Milos Forman's "Goya's Ghosts" is an extraordinarily beautiful film that plays almost like an excuse to generate its images. Like the Goya prints being examined by the good fathers of the Inquisition in the opening scene, the images stand on their own, resisting the pull toward narrative, yet adding up to a portrait of grotesque people debased by their society. The priests lament Goya's negative portrait of Spain, which shows remarkable prescience on their part, since they're condemning in 1772 prints that were not created by the painter until 1799.
In fiction, fooling around with historical accuracy is allowed, and "Goya's Ghosts" indulges itself. Many of the characters did indeed exist, but I wonder if they really performed many of their actions in this film. The events concern not only the Spanish artist (Stellan Skarsgard) but Brother Lorenzo (Javier Bardem), one of the Inquisition's priests, and Ines Bilbatua (Natalie Portman), the beautiful young daughter of a local merchant.
Goya uses Ines as a model for the angels he paints for churches. He is also a court painter, engaged in a portrait of Queen Maria Luisa (Blanca Portillo), and also a portrait commission by Lorenzo, who recognizes his genius. When Ines is spotted by Inquisition spies declining a dish of pork in a tavern, she is hauled in, accused of Judaism and tortured until she confesses her "sin." Her father (Jose Luis Gomez) goes to Goya to ask him to intervene with Lorenzo, and all their lives are intertwined.
The Holy Office of the Inquisition referred to torture as "being put to the question." The theory was God would give you strength to tell only the truth. Ines' father's theory is that people will confess to anything if they are tortured, an insight that has never gone out of style. The father persuasively argues this point with Lorenzo, in a scene that Variety unkindly compares to Monty Python. Fifteen years pass; Napoleon conquers Spain and abolishes the Inquisition; Lorenzo, having fled, signs on to the principles of the French Revolution and surfaces as a prosecutor for Napoleon. His job includes jailing the former Inquisitor General (Michael Lonsdale). Meanwhile, Ines is released from the dungeons, where she had a daughter, who ...
Enough of the plot. It's filled with so much melodrama, coincidence and people living their lives against the backdrop of history that Victor Hugo would feel overserved. There are so many dramatic incidents, indeed, that it's hard to figure out who the central figure is supposed to be. Lorenzo gets top billing, but they're all buffeted by the winds of fate. I didn't feel the strong identification with anyone that I had in Forman's "Amadeus," but as consolation, I was able to watch enraptured with a visual portrait of a time and place.
Consider an early scene. Footmen for King Carlos IV (Randy Quaid, and very good, too) throw an animal corpse in a field to attract vultures. Then the king shoots them, like pigeons. He also bags some rabbits, but Maria Luisa thinks she'd prefer the vultures for dinner. Other set pieces show the extraordinary cruelty of the dungeons, the obscene magnificence of the royal residences, the bawdy of the taverns, the boldness of the bordellos and streets teeming with life in the midst of death.

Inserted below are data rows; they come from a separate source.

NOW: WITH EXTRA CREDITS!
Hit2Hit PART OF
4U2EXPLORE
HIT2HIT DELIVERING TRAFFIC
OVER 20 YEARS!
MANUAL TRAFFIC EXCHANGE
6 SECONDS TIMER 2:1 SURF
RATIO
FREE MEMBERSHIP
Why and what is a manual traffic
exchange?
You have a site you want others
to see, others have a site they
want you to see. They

The actors invest their characters with surprising depth, considering how the plot has to keep so many story lines afloat. Skarsgard makes Goya into a man with a wonderful smile, an affable manner, and the confidence of an artist who stands outside the rules. Bardem, without making too much a point of it, shows an ambitious man, not enthusiastically evil but capable of the occasional vileness, who can convince himself he is both an inquisitor for the church and a prosecutor for the emperor (the same job, really). Portman plays Ines as a beautiful young girl and as a haggard torture victim, and Alicia as a vulnerable prostitute, all with fearless conviction. And Quaid, in a smaller role as the king, is an inspired if unexpected casting choice, as in a scene where he performs on a violin and almost bashfully confesses he composed the piece himself.
Much of the depth of the film comes from the sound design of Leslie Shatz; we hear precision in the ways vast church doors open and close, we hear far-off bells and echoing interiors, and the sound of shoulders being dislocated is understated but persuasive. And the cinematography of Javier Aguirresarobe is, well, painterly; look at the compositions, the colors, and especially the shading.
Now I must tell you that "Goya's Ghosts" got cruel reviews when it opened late last fall in Europe. I don't make a habit of reviewing reviews, but the advance word on this picture was impossible to avoid ("Creaks along like an anemic snail" -- Derek Malcolm; "Close to a disaster" -- the Telegraph; "Dull as dishwater" -- Neil Smith). Sometimes I wonder if critics aren't reviewing the film they would have preferred rather than the one the director made.
I doubt that Forman and the legendary screenwriter Jean-Claude Carriere lacked the ability to tell a conventional story. I think the clue to their purpose is right there in the opening scene of the Goya drawings. Look carefully, and you may find something in the film to remind you of most of them. "Goya's Ghosts" is like the sketchbook Goya might have made with a camera.